No doubt, that the 2017 budget’s N2.36tn deficit which has N1.067tn (46%) external borrowing is a reversal from the past when externally borrowing accounted for less than 5% (in some cases 0%) is a welcome development. But, then, with close to 40% government revenues spent mostly on domestic debt service — and N1.66tn this year alone, what other solutions do we have than quantitative easing (QE) — printing enough naira to buy back our domestic debts? Or is it not called domestic debt so that when overwhelmed in serving it, the government prints the same local currency to settle it?

Another flaw in the 2017 proposed budget is the fact that price of oil is benchmarked at $42.50 per barrel.

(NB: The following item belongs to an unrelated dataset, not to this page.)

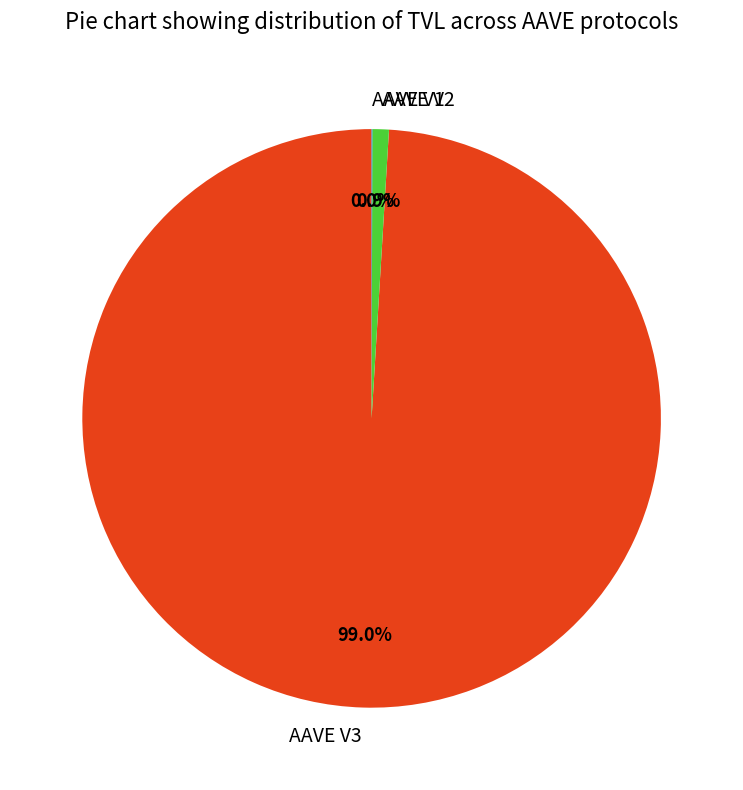

Between AAVE V3 and AAVE V2, which is larger?

AAVE V3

It is important to fully interrogate this because, at a time of recession like this, all avenues to increase government revenues should be stretched as far as they can go. My insistence that benchmarking oil price at $42.50 per barrel should be increased to $50 per barrel is based on the fact that in 2017 oil price should be expected to rise as high as $65 per barrel. My reasons are obvious. 

First, one reason Putin supported Trump in 2016 presidential election is for him to help reverse oil prices upward, possibly close to what it was in 2013 before the US-led west to punish Russia for invading Ukraine manipulated it down. And that Trump is signaling to do that is explained by appointing Mr. Rex Tillerson, the ExxonMobil CEO as his Secretary of State. Second, like Putin, Trump too would like to see oil prices upward for the simple reason that high oil prices is needed if his government should be able to raise the trillions of dollars to be injected into improving America’s infrastructure. It is a welcome development because if huge American infrastructure spending happens, that would result in a global economic growth. 

On whether or not the finance minister is doing the right thing, my answer is that she is yet to show the kind of tax policy overhauls needed to aggressively increase government’s tax revenues to what it should be. Our tax-to-GDP ratio should have been getting close to 30%. But even the little VAT money collected, as high as 70% of the money is being diverted by both FIRS officials and the collecting businesses, mostly Chinese and India businesses operating in Nigeria that has continued to connive with the staff of the FIRS to not remit the VAT money collected.